Оставив в кустах разряженные ружья, казаки из засады со всех ног рванули к лошадям, а из леса уже выскакивали другие черкесы, и их с каждым мигом становилось больше. Наученные быстрой гибелью товарищей, они уже не кинулись сломя голову на казаков. Первые замедлили лошадей, поджидая остальных. Когда перед казачьей линией выстроились навскидку более сотни горцев, наперёд выскочил сам князь. Дико завизжав – по-другому этот звук и не назовешь – первым бросил коня в схватку. Казаки тоже ударили лошадей пятками.
И ударила сталь о сталь. Так получилось, что Космята в первые же мгновения боя столкнулся лицом к лицу с князем. Скорей всего, тот и выцеливал атамана, признав в нем казака, который только что нанес ему и всем гостям смертельное оскорбление. Космята молчал, сосредоточенно поджимая губы, черкес что-то грозно выкрикивал. Степанков не прислушивался, не до этого, взгляд ловил движения врага. Тут бы не проморгать атаку. "Начну-ка я первым, авось чего и выйдет". Но не тут-то было.

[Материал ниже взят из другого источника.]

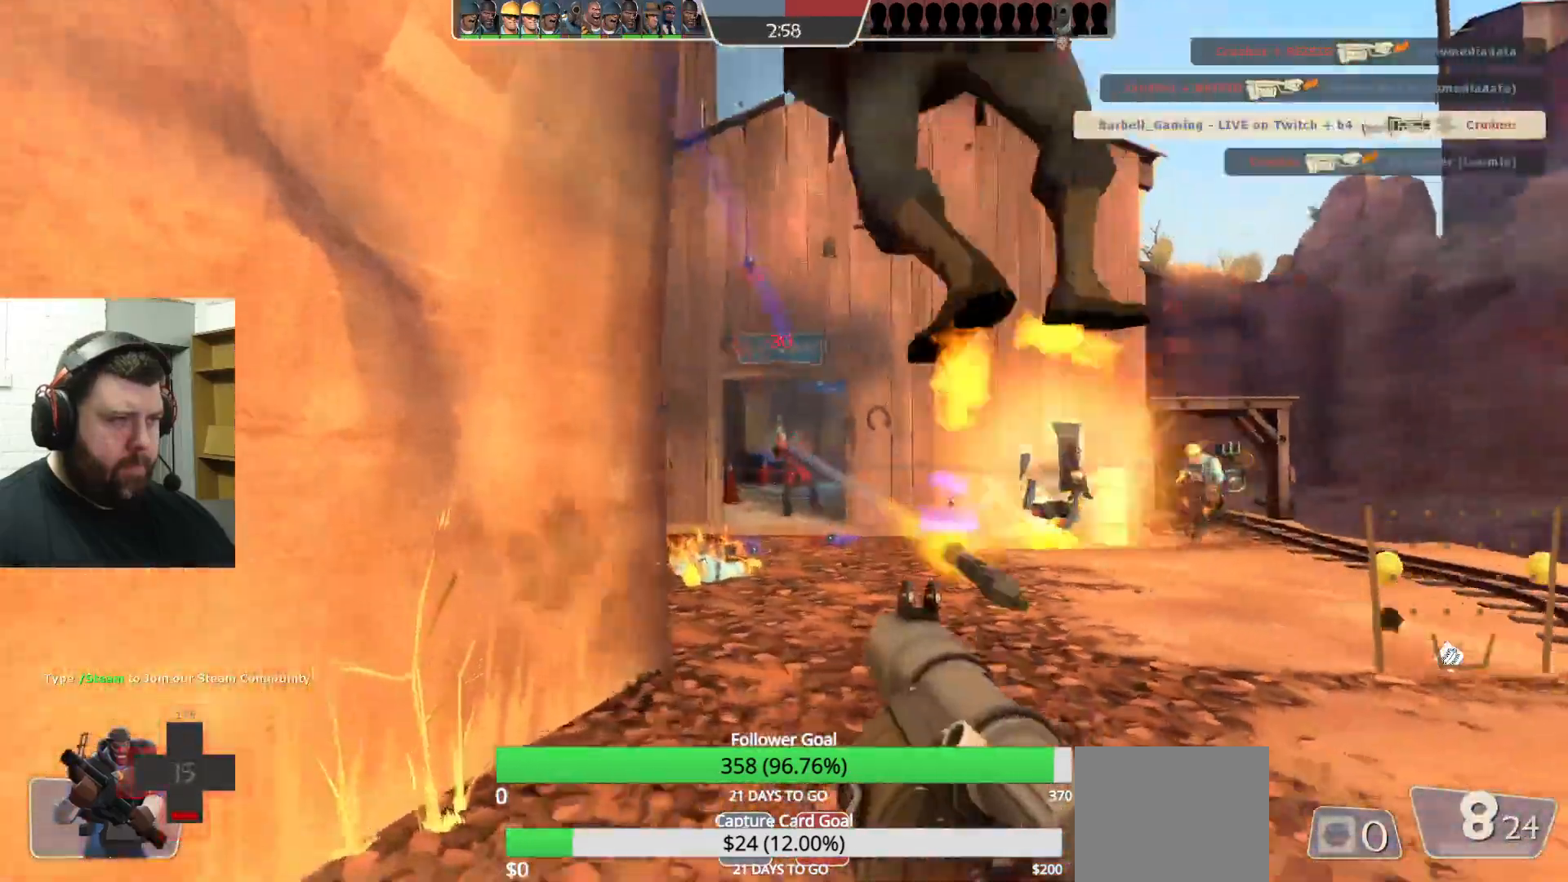
{"buttons": [], "left_stick": "right", "right_stick": "center", "events": [[33, "right_stick", "center"], [67, "R2", "up"], [133, "left_stick", "up-right"], [167, "R2", "down"], [233, "R2", "up"], [317, "R2", "down"], [367, "R2", "up"], [400, "left_stick", "right"]]}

Нет, не зря князь пользовался уважением соплеменников. Он не только руководить аулом умел, но и рубился знатно. Космята понял это после первого же удара. Горец легко отбил его клинок. И следом, откинув скрещенные сабли в сторону, выкинул другой рукой кинжал. Лет пять назад этот приём, может быть, и застал бы атамана врасплох, но не сейчас. Все последующие годы казаки усиленно тренировались, и, как оказалось, не зря. Космята, хоть и не без труда, сумел блокировать выпад врага, ударив по пальцам, выскочившим из рукава тайным кистенём. Это оружие после удачного опыта Дарони завели себе многие казаки. И совсем необязательно делать кистень тяжёлым "стенобитным" оружием. Для защиты достаточно и небольшой гирьки, привязанной к тонкой рукоятке. Как в этом случае.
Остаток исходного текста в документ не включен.